I don’t know when I’m ever going to get my hands on an audiobook. (It’s not being sold here in
Vietnam.) So it may be awhile. But that’s okay. It’s probably best to let a few years go by before I re-read it again anyway. And in the meantime, I have plenty of other Mike Duncan audio content to keep me busy as
I’m still only on Season 4 of Revolutions.
Re-read The Masters of Rome series by Colleen McCullough (
W)
So, as I was reading about Gaius Marius and Sulla in The Storm Before the Storm, I couldn’t help but remember about the first time I had read about Gaius Marius and Sulla way back in 9th grade with The First Man in Rome and The Grass Crown. And I was thinking that I’m long overdue to just sit down and re-read the whole Masters of Rome series.
This is yet another reading project that’s going to have to wait until I can get my hands on the books. Again, they’re not being sold out here in Vietnam. But someday I’ll track down those books again and re-read them.

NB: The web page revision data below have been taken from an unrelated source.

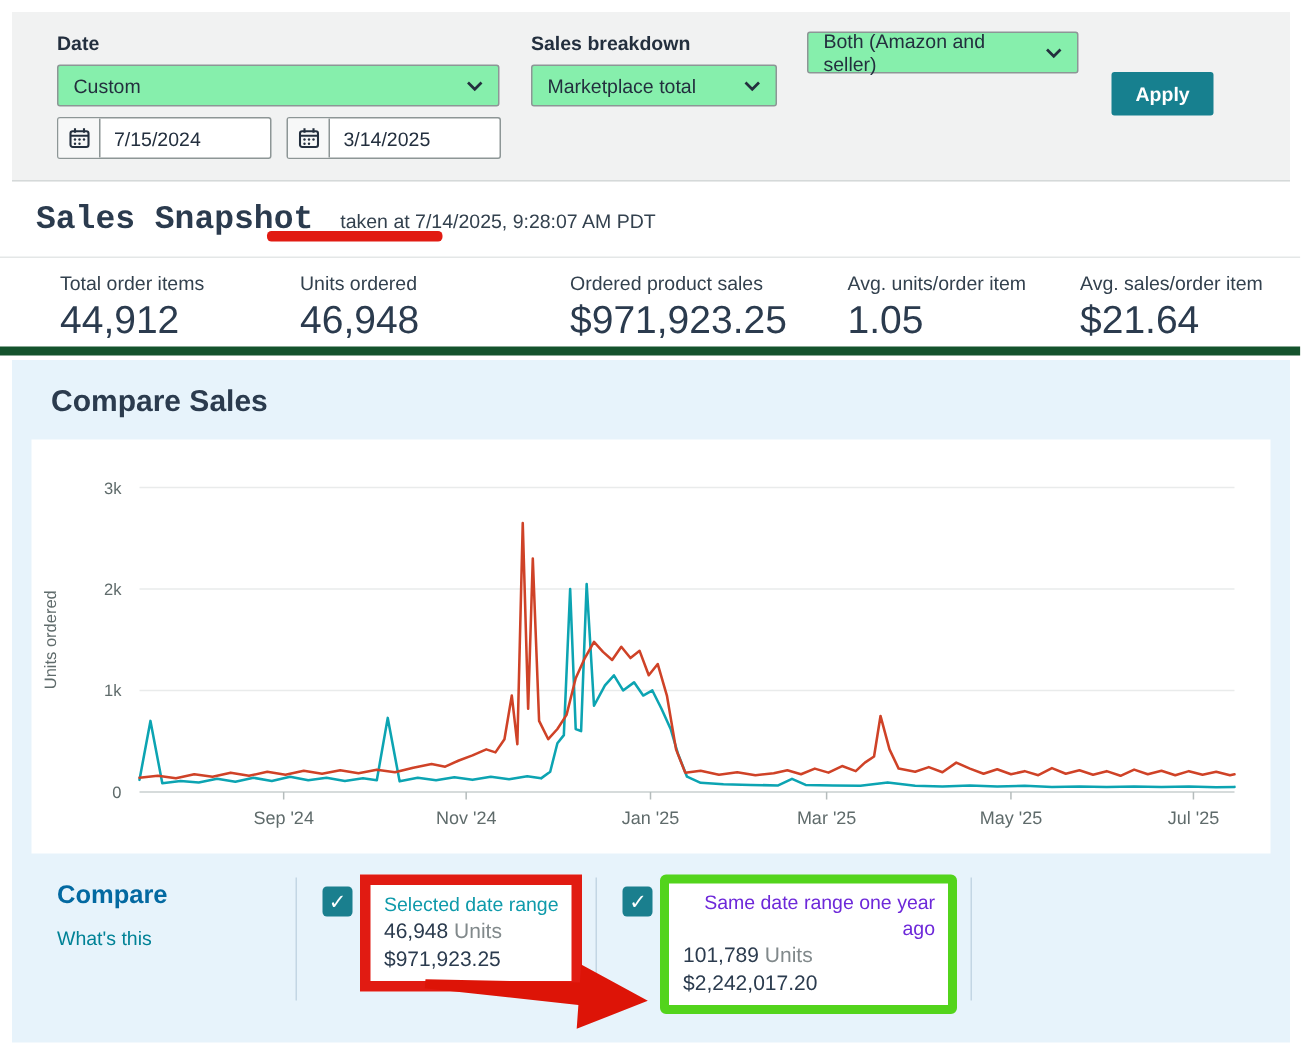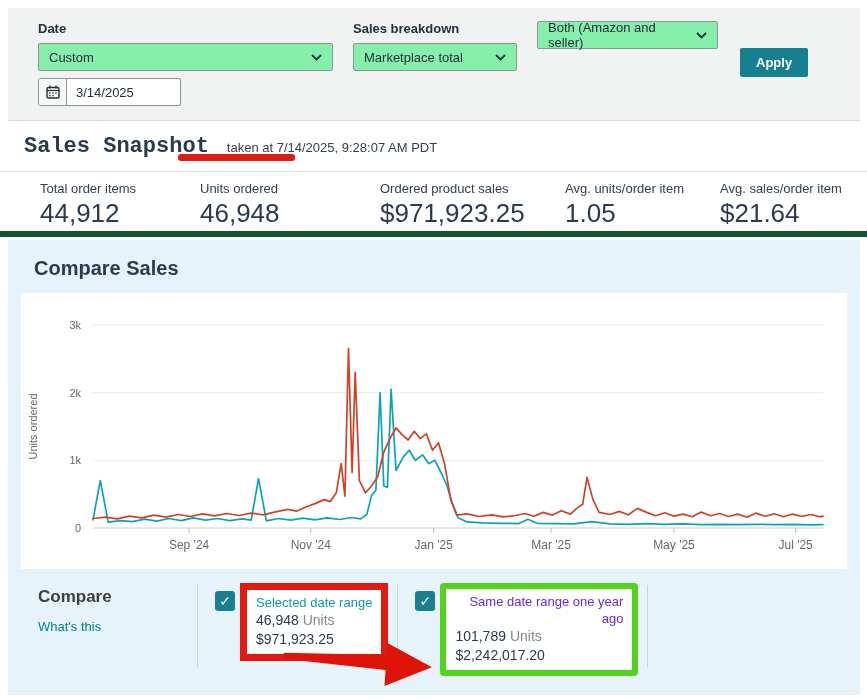--- a/index.html
+++ b/index.html
@@ -48,21 +48,21 @@
   .compare-section { position: absolute; left: 8px; top: 240px; width: 852px; height: 455px;
     background: #e7f3fb; }
   .compare-title { font-size: 20px; font-weight: bold; color: #2b3b4e; padding: 17px 0 13px 26px; }
   .chart-box { margin: 0 13px; background: #fff; height: 276px; padding-top: 6px; }
   .ytick, .xtick, .ylab { font-size: 11px; fill: #5f6b6b; }
   .xtick { font-size: 12px; }
 
   
   .legend-row { display: flex; align-items: flex-start; padding: 14px 0 0 30px; }
   .compare-col { width: 152px; padding-top: 4px; }
-  .compare-col-title { font-size: 17px; font-weight: bold; color: #404040; margin-bottom: 10px; }
+  .compare-col-title { font-size: 17px; font-weight: bold; color: #0369a1; margin-bottom: 10px; }
   .whats-this { font-size: 13px; color: #008296; cursor: pointer; }
   .vdiv { width: 1px; height: 82px; background: #c3d6e4; margin: 2px 7px 0 7px; }
   .legend-item { display: flex; align-items: flex-start; margin: 0 2px; }
   .checkbox { width: 20px; height: 20px; background: #1a7f8e; border-radius: 3px; color: #fff;
     font-size: 14px; display: flex; align-items: center; justify-content: center;
     margin: 8px 5px 0 8px; cursor: pointer; flex: 0 0 auto; }
   .annot-box { background: #fff; padding: 4px 9px 5px 9px; }
   .red-annot { border: 7px solid #e11b12; }
   .green-annot { border: 6px solid #53d41c; border-radius: 4px; }
   .li-label { font-size: 13px; line-height: 17px; text-align: right; }
@@ -85,20 +85,36 @@
   <div class="filter-panel">
     <div class="fcol">
       <div class="flabel">Date</div>
       <div class="select sel-date">
         <span>Custom</span>
         <svg class="chev" viewBox="0 0 11 7">
             <polyline points="1,1 5.5,5.5 10,1" fill="none" stroke="#232f3e" stroke-width="1.8"></polyline>
           </svg>
       </div>
       <div class="date-row">
+        <div class="date-input">
+          <span class="cal-btn">
+            <svg width="14" height="14" viewBox="0 0 14 14">
+                <rect x="1" y="2.5" width="12" height="10.5" rx="1.5" fill="none" stroke="#232f3e" stroke-width="1.4"></rect>
+                <line x1="4" y1="0.5" x2="4" y2="3.5" stroke="#232f3e" stroke-width="1.4"></line>
+                <line x1="10" y1="0.5" x2="10" y2="3.5" stroke="#232f3e" stroke-width="1.4"></line>
+                <line x1="1" y1="5.5" x2="13" y2="5.5" stroke="#232f3e" stroke-width="1.2"></line>
+                <circle cx="4" cy="8" r="0.8" fill="#232f3e"></circle>
+                <circle cx="7" cy="8" r="0.8" fill="#232f3e"></circle>
+                <circle cx="10" cy="8" r="0.8" fill="#232f3e"></circle>
+                <circle cx="4" cy="10.8" r="0.8" fill="#232f3e"></circle>
+                <circle cx="7" cy="10.8" r="0.8" fill="#232f3e"></circle>
+              </svg>
+          </span>
+          <span class="date-text">7/15/2024</span>
+        </div>
         <div class="date-input">
           <span class="cal-btn">
             <svg width="14" height="14" viewBox="0 0 14 14">
                 <rect x="1" y="2.5" width="12" height="10.5" rx="1.5" fill="none" stroke="#232f3e" stroke-width="1.4"></rect>
                 <line x1="4" y1="0.5" x2="4" y2="3.5" stroke="#232f3e" stroke-width="1.4"></line>
                 <line x1="10" y1="0.5" x2="10" y2="3.5" stroke="#232f3e" stroke-width="1.4"></line>
                 <line x1="1" y1="5.5" x2="13" y2="5.5" stroke="#232f3e" stroke-width="1.2"></line>
                 <circle cx="4" cy="8" r="0.8" fill="#232f3e"></circle>
                 <circle cx="7" cy="8" r="0.8" fill="#232f3e"></circle>
                 <circle cx="10" cy="8" r="0.8" fill="#232f3e"></circle>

Lives of the Noble Greeks and Romans by Plutarch (
W)
A lot of the lives that Plutarch chronicles are actually from this period: Scipio Aemilianus, Tiberius Gracchus, Gaius Gracchus, Gaius Marius and Sulla are all in Plutarch.
Links
Scipio Aemilianus, one of the characters in this history, was apparently fond of quoting from Homer. When watching Carthage burn, Mike Duncan says (p.15) that Scipio quoted from
The Iliad “
A day will come when sacred Troy shall perish, And Priam and his people will be slain.” When he learned of Tiberius Gracchus’s death (p.41), Scipio Aemlinus quoted from
The Odyssey "
So perish all who attempt such crimes"
10 out of 10. Granted that’s only a 10 out of 10 if you happen to be in the small group of history nerds to whom this book will appeal to. But I am in that group, and I find it very hard to find fault with this book. It does everything you want it to.
The critical generation that preceded that of Caesar, Cicero, and Antony--that of the revolutionary Gracchi brothers, the stubbornly ambitious Marius, and the infamously brash Sulla--is neglected. We have long been denied a story that is as equally thrilling, chaotic, frightening, hilarious and riveting as that of the final generation of the Republic. This book tells that story. (Author’s Note p.xx)
But I think this is exaggeration. The stories of the Gracchi Brothers, Marius and Sulla were never entirely neglected.